One of the ironies of this merging and mingling of Anglican patrimony into the Romish stew is the adoption of the Roman kalendar of saints days by the Ordinariate of Our Lady of Walsingham. Today in the Ordinariate kalendar is Pius V. Whether or not you believe Pius V to have lived a godly life is irrelevant, but his inclusion in the kalendar of the Ordinariate presents, at least to me, a number of historical and liturgical problems. On the one hand, you have the problem of reconciling the 1559 Prayer Book with the Roman liturgical tradition, inextricably linked up with the authority wielded by two historical figures. On the other, deciding what place (if any) Queen Elizabeth I has in the Anglican Catholick tradition comparable with Pius V. Pius V, you see, had blasted Queen Elizabeth for "ordering that books of manifestly heretical content be propounded to the whole realm and that impious rites and institutions after the rule of Calvin" replace the Sacrifice of the Mass. However, Anglicanorum Coetibus says that the liturgical books proper to the Anglican tradition are "treasures worthy to be shared." Some starry-eyed Anglican Papalists might have jumped for joy to read that but in the light of the Revised Standard Version and a few trite Cranmerian phrases in the Ordinariate liturgy, all this seems very spurious to me. Hence my view that the Ordinariate is a dried up old onion. I am not an Anglican and indeed despise the Church of England but there are certain traditions and heroes of that fallen communion which be dear to me, and among them is Queen Elizabeth of happy memory.

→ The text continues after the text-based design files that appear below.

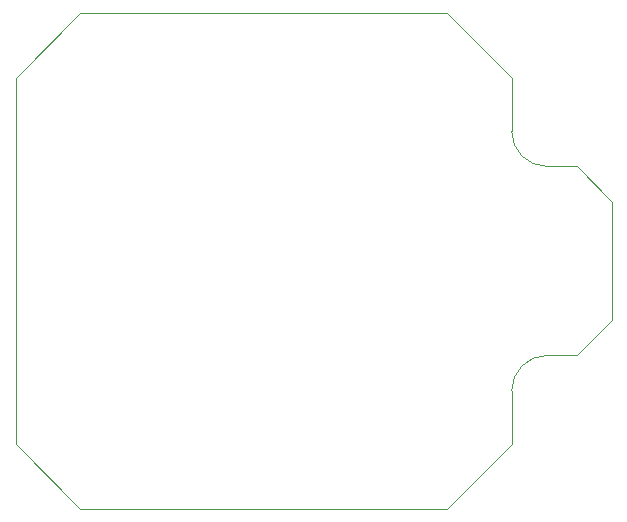
<source format=gbr>
%FSLAX34Y34*%
G04 Gerber Fmt 3.4, Leading zero omitted, Abs format*
G04 (created by PCBNEW (2014-03-19 BZR 4756)-product) date Sat 21 Jun 2014 18:27:49 BST*
%MOIN*%
G01*
G70*
G90*
G04 APERTURE LIST*
%ADD10C,0.005906*%
%ADD11C,0.003937*%
G04 APERTURE END LIST*
G54D10*
G54D11*
X70472Y-37795D02*
X70472Y-36023D01*
X70472Y-37795D02*
G75*
G03X71653Y-38976I1181J0D01*
G74*
G01*
X72637Y-38976D02*
X71653Y-38976D01*
X73818Y-40157D02*
X72637Y-38976D01*
X70472Y-48228D02*
X70472Y-46456D01*
X71653Y-45275D02*
X72637Y-45275D01*
X71653Y-45275D02*
G75*
G03X70472Y-46456I0J-1181D01*
G74*
G01*
X73818Y-44094D02*
X72637Y-45275D01*
X73818Y-44094D02*
X73818Y-40157D01*
X68307Y-33858D02*
X70472Y-36023D01*
X56102Y-33858D02*
X68307Y-33858D01*
X53937Y-36023D02*
X56102Y-33858D01*
X53937Y-48228D02*
X53937Y-36023D01*
X56102Y-50393D02*
X53937Y-48228D01*
X68307Y-50393D02*
X56102Y-50393D01*
X68307Y-50393D02*
X70472Y-48228D01*
M02*

</source>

If we are to understand "Anglican Patrimony in the Catholick Church" as the blessing of an Anglican pilgrimage towards Rome (assuming, for the sake of argument, that Rome is that Church spoken of in the Nicene Creed) then what place would Queen Elizabeth have? Pius was her enemy, declared her removed from the community of Christ's Church and sowed the seeds of sedition in her realm. For her part, Queen Elizabeth steered the English Church in the time of its growing identity; the time of Archbishop Parker who sought to align the Elizabethan Church with the faith and tradition of the Saxons ere the Normans brought Romanism to our shores; the time of Tallis, Merbecke and Byrd who shaped Anglican liturgical musick; and the time of other wise clerkes of the faith, Richard Hooker, for example, and Lancelot Andrewes whose scholarship was surpassed by none in that age. Queen Elizabeth presided over this English Renaissance. Are the members of the Ordinariate expected to anathematise her, as Pius V had done, her considerable contribution to Anglican patrimony notwithstanding? Would it not be fair to say that Elizabeth was ostensibly rather an instrument of God in the cultivation of many of the dearest of our traditions and not an usurper and persecutor of a faith driven underground and thrice worthy of damnation?
O Lord, save The Queen!
Maybe I'm talking about an Anglican who doesn't exist...or perhaps the battle going on in my head everyday? I certainly don't hold with the sanctity of Pius V. I hardly think that encouraging sedition is a catholick ideal and, assuming for the moment that he was "universal pastor," he ostensibly failed in his ministry by leaving the Elizabethan recusants to the spy master at the English court by publishing Regnans in Excelsis. C.S Lewis, in characteristic patrimonial wisdom, seems to propose an answer. In a Latin epistle to Don Giovanni Calabria he mentioned having an untold reverence for both Thomas More and William Tyndale. He says:
Ex vestris Tetzel, ex nostris Henricus VIII, perditi homines erant: adde, si vis, ex vestris Papam Leonem, ex nostris Lutheram (quamquam egomet de ambobus mitiorem sententiam darem) sed quid sentiam de vestro Thoma Moro, de nostro Gulielmo Tyndale? Tota opera et huius et illius nuper perlegi. Ambo mihi videntur esse viri sanctissimi et toto corde amare Dominum: neque huius nec illius caligas solvere dignus sum. Attamen dissentiunt et (id quod me torquet et attonitum habet) illa dissensio mihi videtur non ex vitiis nec ex ignorantia eorum, immo ex virtutibus et fidei eorum penetralibus oriri - ita ut quo optimi sunt eo maxime dissentiunt. Credo Dei iudicium de hac dissensione altius absconditum esse quam tibi videtur: etenim iudicia eius abyssus.
God grant that pious Elizabeth finds a place in the hearts of those Anglicans who have dared to swim the abominable Tiber. Remember that not all piety, goodness and tradition comes from Rome. I believe St Gregory the Great said something like that to St Augustine when he brought the Roman Rite to our shores.